The core issue in this appeal is whether the Commissioner of Income Tax (Appeals) [CIT(A)] was justified in deleting the penalty levied under Section 271G of the Income Tax Act, 1961. The penalty was initially imposed due to the assessee's failure to maintain and furnish documentation as required under Rule 10D(1) (g) and (h) read with Section 92D(3) of the Act.

Facts and Circumstances:
The assessee, engaged in the business of manufacturing and exporting cut and polished diamonds, was subjected to scrutiny and a reference was made to the Transfer Pricing Officer (TPO) to determine the arm’s length price (ALP) of transactions with its Associated Enterprises (AEs). Despite submitting the audit report in Form 3ECB and other required documents, the TPO observed that the assessee did not provide segmental profitability details for AE and non-AE transactions, which hindered the examination of the ALP's correctness.

Assessee's Defense:
The assessee contended that it was impractical to bifurcate stock, cost, and revenue between AE and non-AE segments due to the unique nature of diamonds, which vary significantly in terms of cut, clarity, color, and carat. The assessee argued that it had provided segmental results using revenues as the allocation key, which the TPO overlooked. The assessee relied on judicial precedents, including the Delhi ITAT's decision in Cargill India (P) Ltd, which highlighted that not all clauses of Rule 10D(1) apply in every case and that practical difficulties should be considered.

Revenue's Argument:
The Revenue argued that the assessee failed to submit essential data for determining segmental profitability, which was crucial for benchmarking international transactions. The Revenue emphasized that the TPO had no option but to accept the transactions at arm’s length due to the lack of detailed information.

Tribunal's Findings:
The Tribunal noted that in similar cases for the assessment years 2010-11 and 2012-13, no penalty under Section 271G was levied as there were no transfer pricing adjustments. The Tribunal found that the assessee had provided the required details to the TPO, which were accepted in previous years without initiating penalty proceedings. The Tribunal also referred to the decision in DCIT vs. Firestone International Pvt.

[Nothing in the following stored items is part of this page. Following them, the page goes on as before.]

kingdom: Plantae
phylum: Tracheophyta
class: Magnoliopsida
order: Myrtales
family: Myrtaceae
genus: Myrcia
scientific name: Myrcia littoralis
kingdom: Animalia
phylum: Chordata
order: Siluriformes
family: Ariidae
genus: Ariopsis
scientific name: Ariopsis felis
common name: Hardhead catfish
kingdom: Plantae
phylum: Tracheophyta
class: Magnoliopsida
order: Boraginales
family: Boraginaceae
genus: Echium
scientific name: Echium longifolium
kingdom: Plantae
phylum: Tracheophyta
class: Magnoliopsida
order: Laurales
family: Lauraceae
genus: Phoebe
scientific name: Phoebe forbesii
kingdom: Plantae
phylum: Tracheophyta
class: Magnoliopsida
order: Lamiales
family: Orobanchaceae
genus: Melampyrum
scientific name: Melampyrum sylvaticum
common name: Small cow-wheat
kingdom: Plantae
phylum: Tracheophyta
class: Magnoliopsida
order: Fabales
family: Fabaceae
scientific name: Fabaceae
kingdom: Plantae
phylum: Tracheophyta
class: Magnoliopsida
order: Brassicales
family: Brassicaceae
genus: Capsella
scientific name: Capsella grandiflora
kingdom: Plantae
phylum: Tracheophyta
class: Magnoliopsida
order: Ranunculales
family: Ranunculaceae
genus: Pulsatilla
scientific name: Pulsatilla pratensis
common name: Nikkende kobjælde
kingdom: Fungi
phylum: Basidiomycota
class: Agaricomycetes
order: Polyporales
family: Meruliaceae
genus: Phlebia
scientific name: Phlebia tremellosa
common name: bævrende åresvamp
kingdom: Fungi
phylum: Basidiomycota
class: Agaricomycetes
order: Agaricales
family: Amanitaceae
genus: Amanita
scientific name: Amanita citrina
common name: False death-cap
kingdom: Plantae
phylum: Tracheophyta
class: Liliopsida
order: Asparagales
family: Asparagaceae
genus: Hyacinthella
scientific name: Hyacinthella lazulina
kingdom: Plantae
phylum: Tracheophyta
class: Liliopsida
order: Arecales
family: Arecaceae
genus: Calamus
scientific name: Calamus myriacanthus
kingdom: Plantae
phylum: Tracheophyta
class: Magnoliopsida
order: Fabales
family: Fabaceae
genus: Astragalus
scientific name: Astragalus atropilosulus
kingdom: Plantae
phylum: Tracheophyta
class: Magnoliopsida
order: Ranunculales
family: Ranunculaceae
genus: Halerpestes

Ltd., where it was held that substantial compliance with documentation requirements and practical difficulties in the diamond industry justified the deletion of penalty.

Conclusion:
The Tribunal upheld the CIT(A)'s decision to delete the penalty, recognizing the practical difficulties in maintaining segmental profitability details in the diamond industry. The Tribunal emphasized that the assessee had substantially complied with the TPO's requirements and that the peculiar nature of the diamond trade made it impractical to furnish the exact details as demanded. The Tribunal's decision was based on the principle that the law does not compel a person to do the impossible, aligning with the maxim "maxim lex non cogit ad impossibila."

Final Judgment:
The appeal of the Revenue was dismissed, and the deletion of the penalty under Section 271G by the CIT(A) was upheld. The Tribunal's decision was not intended to set a precedent for other cases, emphasizing the unique facts and circumstances of the case.